In Their Own Words

Lindsay Illich on “Snowbound: An American Idyll”

Lindsay Illich headshot

Snowbound: An American Idyll

for Ben Lerner


Al Roker, star-spangled-—give me your mesoscale
bands, isotherms not mutability, say the future

so I'll know it. Desire is recognition, a kind
of thinking, the ends of time

a door on one side marked free will and
on the other predestination. I walked into

the future, and mine was a room: bleach
white plaster, birch branches in the vaulting.

My limbs tried to be owls. Put your hands
together. If I wanted to be outside well

then I would be, but someone here thought
put your hands together. Standing at the window,

looking through its falling, consider its legibility:
a cardinal sliced the distance between me

and the fencepost. What if my whole life
is a series of innocences. The geese are a series

of innocences coming down from Canada.
In Buffalo, where pink sky and listen

little boy with the delicious potato chips
like suns, eating them like suns:

winter is a minor baptism, Peter
is this your annotated bibliography, your

help, I suppose. It was the rain gave us
imagination to invent a heaven, sky

so big we thought about it all
the time, the weather or not central

to our understanding of what it is
to be human. I look at you and I can't

think of anything. All day the nothing falling
on the heaps of nothing, to the wheel-

ridge and then the sills, nothing coming
from nothing, Al Roker standing

in the nothing falling, the houses
sinking in the nothingness, night

falling in nothingness and quietude,
the first alone the angels did say.




From Rile & Heave (Texas Review Press, 2017). All rights reserved. Reprinted with the permission of the author.

On "Snowbound: An American Idyll"

A lot of my work deals with the mind or maybe memory, our access to it and how poetry as a medium can show us the ways our mind collapses periodicity, so sometimes (like in a poem) we are remembering everything all at once. In this way, a single poem is a singular act of that access at a given span of moments (the time of writing it), making the writing of it an event and the poem itself like an MRI, the artifact of the access. That makes the process of writing sound like it happens automatically, somehow beyond our traditions of the lyric. I don't think that's the case, but I do think that the lyric tradition historically has grown counter to narrative logic, which is why you can leap the way you can in poetry and not so much in prose: the body of a poem has its own grammar and moves suggestively. Sometimes you have to close your eyes.

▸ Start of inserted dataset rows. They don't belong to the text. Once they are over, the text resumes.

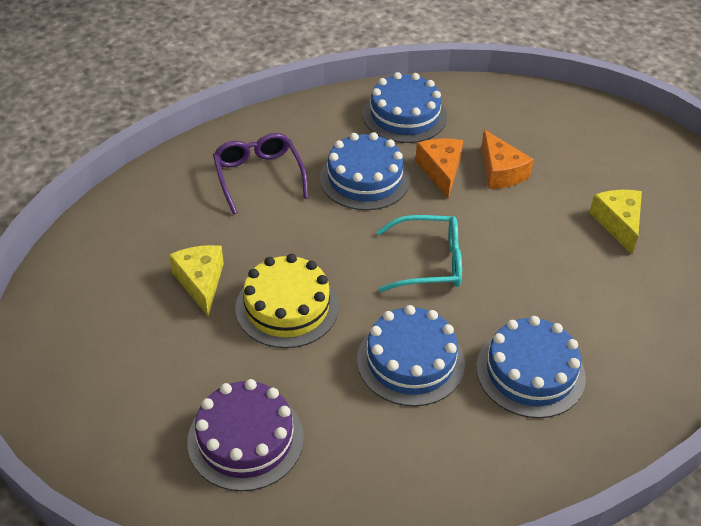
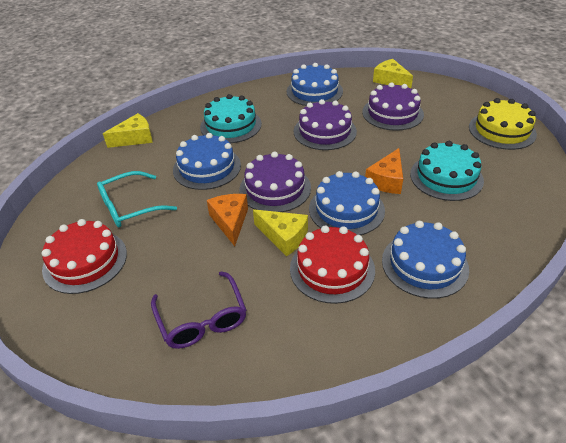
purple cake: [187,379,304,491] = 1 -> [240,152,311,212] [294,99,357,150] [362,82,424,131] = 3
red cake: none = 0 -> [42,219,127,294] [290,226,375,304] = 2
turquoise cake: none = 0 -> [200,94,262,143] [410,141,484,201] = 2
yellow cheese: [169,245,224,316] [589,190,642,254] = 2 -> [103,113,153,148] [253,209,308,256] [373,59,413,88] = 3

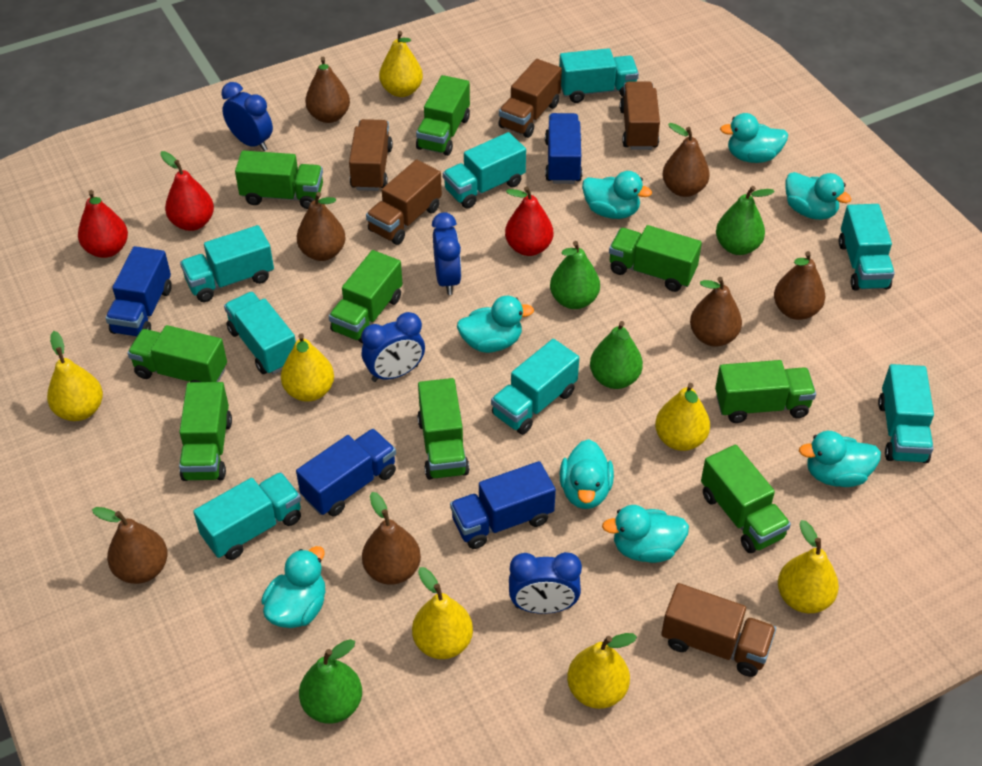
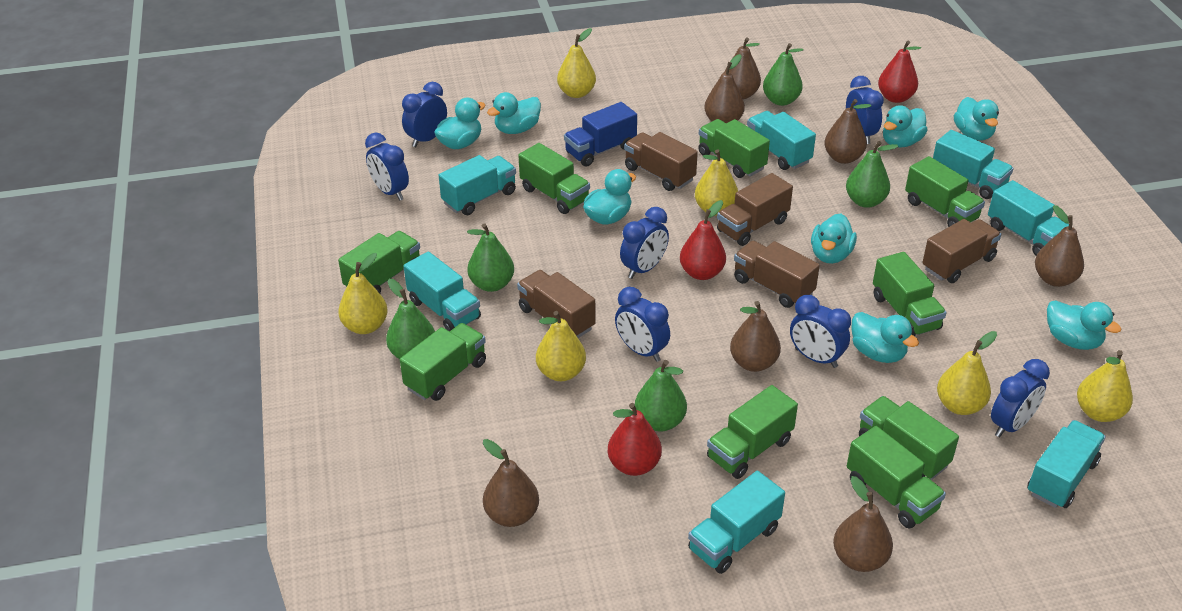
blue clock: [222,82,273,151] [362,312,425,382] [432,213,461,295] [509,552,582,614] = 4 -> [365,133,409,201] [402,82,447,147] [615,287,670,362] [620,207,669,279] [790,295,851,368] [846,76,884,144] [991,359,1050,437] = 7
blue truck: [106,246,172,337] [296,429,396,517] [450,461,556,549] [545,113,583,184] = 4 -> [564,102,637,167] = 1
green pear: [299,639,362,724] [550,241,600,309] [590,321,643,389] [716,186,775,255] = 4 -> [386,278,435,359] [467,223,514,292] [635,360,687,431] [763,43,804,106] [846,141,898,208] = 5
turquoise truck: [180,225,274,302] [193,472,301,560] [224,292,296,375] [443,132,526,209] [491,339,579,435] [559,48,639,103] [839,204,895,291] [878,364,934,463] = 8 -> [404,251,481,331] [439,155,516,215] [688,471,785,574] [747,111,816,170] [933,130,1014,199] [988,180,1069,256] [1027,420,1106,508] = 7
yellow pear: [47,331,103,421] [281,333,334,402] [379,31,423,97] [412,567,473,659] [567,633,637,709] [655,383,710,451] [778,520,839,613] = 7 -> [338,253,388,334] [536,311,586,381] [557,28,596,98] [695,149,738,216] [937,331,997,415] [1077,350,1133,422] = 6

I wrote this poem during one of several pounding storms in Boston that ended up dumping almost 110 inches of snow that winter (2014-2015), with John Greenleaf Whittier's long poem "Snow-bound: A Winter Idyll" at the edges of mind. And the snow itself was lending itself to a kind of mental coalescing of images and ideas, the accumulation of memory, the paradox of collectivity and loneliness. Addressing Al Roker, a kind of god of the weather and to me, so American, made sense to me. Reading it back now, I understand that this poem couldn't have been born without Jack Spicer, Lavinia from Titus Andronicus, Vico, Chris Martin's collection Becoming Weather, and also, of course, Ben Lerner's work, to whom the poem is dedicated. Like snow on a television screen, it seemed like the snow coming down from the sky was some sort of reverse rapture in which the world was being heaped upon with the nothingness of being, like a snow apocalypse. And then it's just you, a self alone even amid multitudinous connections, another kind of nativity.